Note that most of the boards made by the big companies are pretty good, but occasionally there are some problems with particular models. Research the specifics before making a decision, and don't assume a company is bad based solely on a couple of bad reports.

Typical Component Lifetime: Motherboards last for the life of the PC. ;^) I'm being cute, but the fact is that the motherboard is the central component in the PC. It is solid state and not likely to ever fail, but may over time become obsolete; still, replacing it really means replacing much of the "guts" of the PC, due to the interconnections between components that I have mentioned above.

There was a time when you could plan for the future and have a good chance of being able to use a future CPU with the motherboard you were purchasing today. Unfortunately, this is not nearly as easy to do today as it was in years past. The sockets and slots used to interface processors to motherboards change too rapidly, and other technologies seem to evolve quickly as well. You may well be able to put a faster CPU of the same type into your system later on, but the next generation of CPU may well require a new motherboard.

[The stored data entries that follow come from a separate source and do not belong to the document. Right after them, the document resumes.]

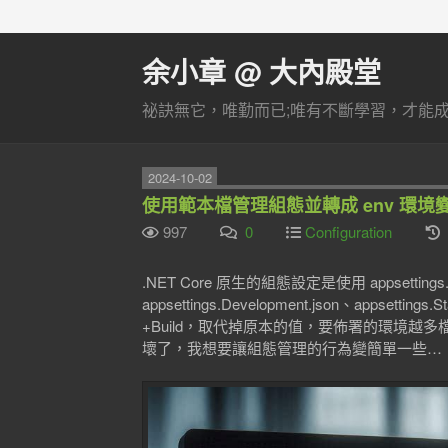
余小章 @ 大內殿堂
祕訣無它，唯勤而已;唯有不斷學習，才能成長
2024-10-02
使用範本檔管理組態並轉成 env 環境
997
0
Configuration
.NET Core 原生的組態設定是使用 appset
appsettings.Development.json、appsetting
+Build，取代掉原本的值，要佈署的環境
壞了，我想要讓組態管理的行為變簡單一些…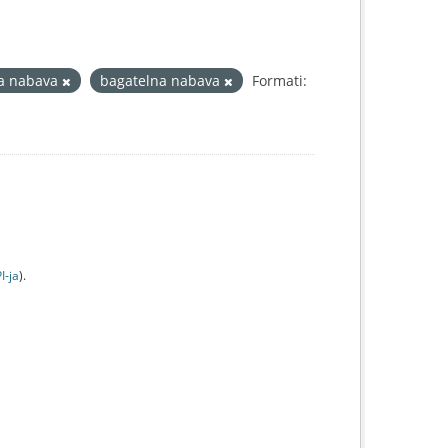
a nabava
bagatelna nabava
Formati:
I-jа
).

Warranty Issues: Manufacturer warranties on motherboards typically range from one year to three years. You must be careful about how this warranty period is calculated, and the manufacturer's policies as well. In some cases the manufacturer only provides warranty support to the distributor or vendor, and will refuse to deal directly with the public--even for retail-packaged boards! The warranty period may begin when the manufacturer sold the board to the distributor, also. Be sure you are dealing with a good vendor that will support you properly.

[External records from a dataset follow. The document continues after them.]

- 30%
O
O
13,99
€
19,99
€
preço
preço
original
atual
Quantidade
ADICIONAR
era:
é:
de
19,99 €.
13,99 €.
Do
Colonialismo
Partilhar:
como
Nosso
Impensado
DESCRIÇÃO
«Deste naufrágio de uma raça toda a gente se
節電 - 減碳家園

Driver Support Issues: Some motherboards require drivers for Windows, especially ones that use non-Intel chipsets. Driver support is provided in part by the chipset manufacturer and in part by the motherboard manufacturer. Support is essential, but as long as you stick with a known brand, problems are atypical. Motherboards built around non-Intel chipsets are more likely to require special drivers than Intel ones, because Microsoft usually has support for Intel chipsets built into their operating systems (and for some non-Intel chipsets as well). Any motherboard may require drivers for some of its special components or features.

Special Specification Considerations: I've covered most of the issues in the discussions of compatibility, performance and quality criteria. I would add that it is prudent to avoid the first generation of any motherboard type, to stay away from possible problems that frequently crop up with new technology. This is especially the case when dealing with a new chipset, CPU or memory technology. Let others be unpaid beta testers.